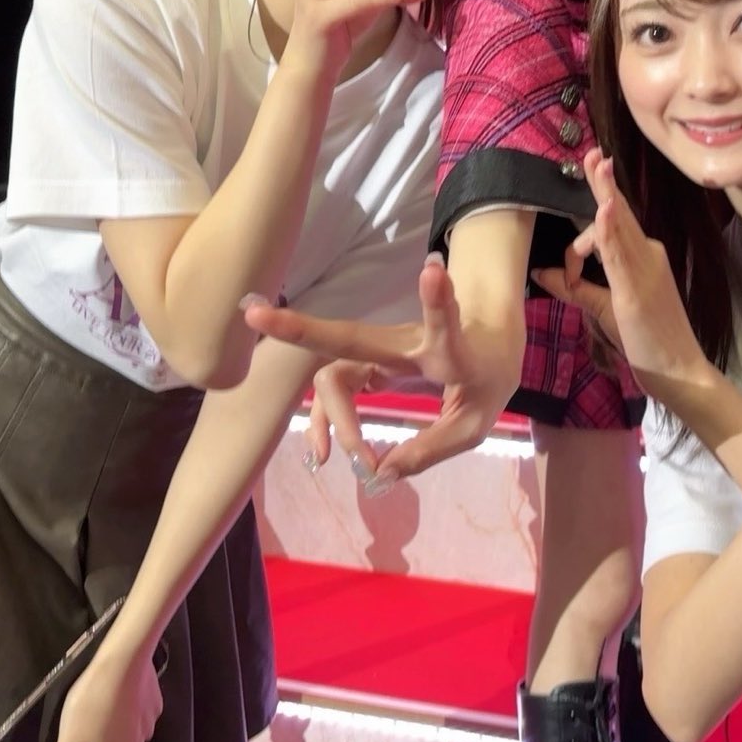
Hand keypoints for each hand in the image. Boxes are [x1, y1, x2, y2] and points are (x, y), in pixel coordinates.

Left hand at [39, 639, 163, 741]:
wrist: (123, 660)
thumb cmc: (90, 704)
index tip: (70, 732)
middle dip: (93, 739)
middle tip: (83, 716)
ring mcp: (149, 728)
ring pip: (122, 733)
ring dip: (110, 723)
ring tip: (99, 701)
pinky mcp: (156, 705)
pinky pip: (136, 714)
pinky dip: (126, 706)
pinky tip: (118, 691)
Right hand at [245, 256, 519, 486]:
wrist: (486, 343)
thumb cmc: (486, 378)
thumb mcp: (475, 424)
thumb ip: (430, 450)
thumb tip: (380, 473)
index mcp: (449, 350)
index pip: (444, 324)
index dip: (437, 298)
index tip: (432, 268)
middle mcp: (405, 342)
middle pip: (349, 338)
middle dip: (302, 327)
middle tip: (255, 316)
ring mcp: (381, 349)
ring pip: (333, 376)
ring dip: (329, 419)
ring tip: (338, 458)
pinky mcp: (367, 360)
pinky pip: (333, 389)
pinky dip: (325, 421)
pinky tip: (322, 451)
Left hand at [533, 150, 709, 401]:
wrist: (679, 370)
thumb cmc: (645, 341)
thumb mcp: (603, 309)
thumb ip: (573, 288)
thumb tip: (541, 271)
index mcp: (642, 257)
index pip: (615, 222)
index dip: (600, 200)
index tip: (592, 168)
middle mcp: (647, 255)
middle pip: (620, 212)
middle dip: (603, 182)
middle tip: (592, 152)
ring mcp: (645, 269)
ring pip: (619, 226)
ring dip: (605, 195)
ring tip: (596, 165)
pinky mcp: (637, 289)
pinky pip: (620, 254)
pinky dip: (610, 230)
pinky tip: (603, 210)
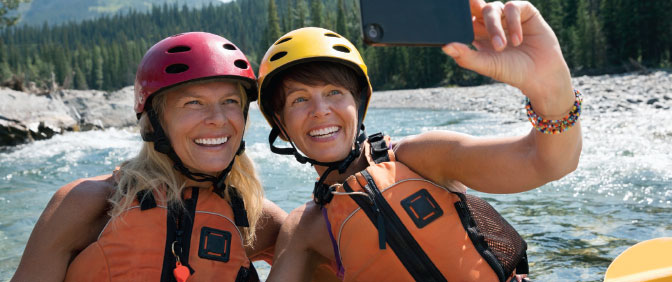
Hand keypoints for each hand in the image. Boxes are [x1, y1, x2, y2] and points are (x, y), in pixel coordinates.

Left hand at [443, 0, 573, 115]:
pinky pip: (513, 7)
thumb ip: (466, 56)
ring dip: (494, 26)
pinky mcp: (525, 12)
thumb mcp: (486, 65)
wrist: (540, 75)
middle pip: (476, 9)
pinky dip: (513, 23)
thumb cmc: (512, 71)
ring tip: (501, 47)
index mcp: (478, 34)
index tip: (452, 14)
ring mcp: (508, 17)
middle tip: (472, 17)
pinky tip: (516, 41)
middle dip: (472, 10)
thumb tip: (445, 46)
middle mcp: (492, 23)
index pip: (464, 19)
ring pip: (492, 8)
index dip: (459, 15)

☆ ☆ ☆ ☆ ☆ ☆ ☆

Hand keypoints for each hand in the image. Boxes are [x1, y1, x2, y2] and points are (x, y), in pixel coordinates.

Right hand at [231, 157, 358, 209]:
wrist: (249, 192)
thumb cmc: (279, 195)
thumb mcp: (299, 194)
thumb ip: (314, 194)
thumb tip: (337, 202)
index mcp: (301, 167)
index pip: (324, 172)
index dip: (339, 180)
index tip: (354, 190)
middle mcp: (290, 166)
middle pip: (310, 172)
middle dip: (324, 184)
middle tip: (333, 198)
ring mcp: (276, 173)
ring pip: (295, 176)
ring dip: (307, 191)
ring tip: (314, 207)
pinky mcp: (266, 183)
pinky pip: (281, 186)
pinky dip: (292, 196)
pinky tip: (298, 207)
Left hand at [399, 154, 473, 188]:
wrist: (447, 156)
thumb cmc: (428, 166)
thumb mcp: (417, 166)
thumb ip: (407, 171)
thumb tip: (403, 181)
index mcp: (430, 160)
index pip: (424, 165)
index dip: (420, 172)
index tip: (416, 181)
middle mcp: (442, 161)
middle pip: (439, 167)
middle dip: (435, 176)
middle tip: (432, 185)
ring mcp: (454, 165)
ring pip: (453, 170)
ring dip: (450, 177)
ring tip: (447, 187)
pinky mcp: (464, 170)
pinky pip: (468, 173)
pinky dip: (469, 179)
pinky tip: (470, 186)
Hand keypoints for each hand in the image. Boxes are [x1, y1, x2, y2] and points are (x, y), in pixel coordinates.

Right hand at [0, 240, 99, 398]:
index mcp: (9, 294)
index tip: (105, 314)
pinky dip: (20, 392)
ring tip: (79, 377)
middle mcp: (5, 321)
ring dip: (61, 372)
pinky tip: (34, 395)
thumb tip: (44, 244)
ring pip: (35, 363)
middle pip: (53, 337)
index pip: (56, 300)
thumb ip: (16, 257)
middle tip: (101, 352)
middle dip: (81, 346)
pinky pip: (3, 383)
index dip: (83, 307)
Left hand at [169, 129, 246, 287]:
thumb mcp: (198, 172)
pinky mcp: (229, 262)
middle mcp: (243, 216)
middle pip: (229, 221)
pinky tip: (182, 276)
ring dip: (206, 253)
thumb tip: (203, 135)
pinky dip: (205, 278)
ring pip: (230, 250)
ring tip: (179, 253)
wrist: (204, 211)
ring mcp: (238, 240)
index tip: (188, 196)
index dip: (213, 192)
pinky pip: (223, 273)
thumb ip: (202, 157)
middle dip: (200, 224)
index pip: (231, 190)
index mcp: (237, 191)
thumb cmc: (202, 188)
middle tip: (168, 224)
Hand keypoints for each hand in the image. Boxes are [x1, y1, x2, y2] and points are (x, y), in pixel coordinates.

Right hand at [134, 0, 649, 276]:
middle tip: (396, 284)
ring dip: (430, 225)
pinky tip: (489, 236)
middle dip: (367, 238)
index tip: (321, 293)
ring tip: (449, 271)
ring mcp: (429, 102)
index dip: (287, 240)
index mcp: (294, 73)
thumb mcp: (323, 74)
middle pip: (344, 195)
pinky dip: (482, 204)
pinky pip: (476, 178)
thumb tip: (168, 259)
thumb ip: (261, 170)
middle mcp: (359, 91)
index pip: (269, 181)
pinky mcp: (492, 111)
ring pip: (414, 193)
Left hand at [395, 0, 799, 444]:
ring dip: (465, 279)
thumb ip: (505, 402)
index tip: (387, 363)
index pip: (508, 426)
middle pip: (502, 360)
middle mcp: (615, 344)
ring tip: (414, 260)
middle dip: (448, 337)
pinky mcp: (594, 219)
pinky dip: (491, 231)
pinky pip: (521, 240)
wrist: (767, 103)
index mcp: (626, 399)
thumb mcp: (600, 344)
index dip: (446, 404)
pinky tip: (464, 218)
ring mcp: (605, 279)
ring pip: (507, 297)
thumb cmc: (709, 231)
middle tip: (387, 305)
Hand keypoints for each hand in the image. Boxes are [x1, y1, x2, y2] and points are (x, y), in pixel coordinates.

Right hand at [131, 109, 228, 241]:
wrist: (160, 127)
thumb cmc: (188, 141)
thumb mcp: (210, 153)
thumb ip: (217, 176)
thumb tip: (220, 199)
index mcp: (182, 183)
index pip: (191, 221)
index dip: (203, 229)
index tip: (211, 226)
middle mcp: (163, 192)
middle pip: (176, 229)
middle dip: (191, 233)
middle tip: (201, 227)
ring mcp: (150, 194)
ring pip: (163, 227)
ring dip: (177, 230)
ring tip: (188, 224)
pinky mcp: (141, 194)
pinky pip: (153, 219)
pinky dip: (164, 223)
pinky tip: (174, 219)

☆ ☆ ☆ ☆ ☆ ☆ ☆

INSTRUCTIONS FOR THE TASK:
In the records above, find each line holding "wrist" and copy it.

ANSWER TO THIS TASK:
wrist: (123, 660)
wrist: (486, 343)
wrist: (679, 370)
wrist: (540, 75)
wrist: (249, 192)
wrist: (447, 156)
wrist: (204, 211)
wrist: (767, 103)
wrist: (160, 127)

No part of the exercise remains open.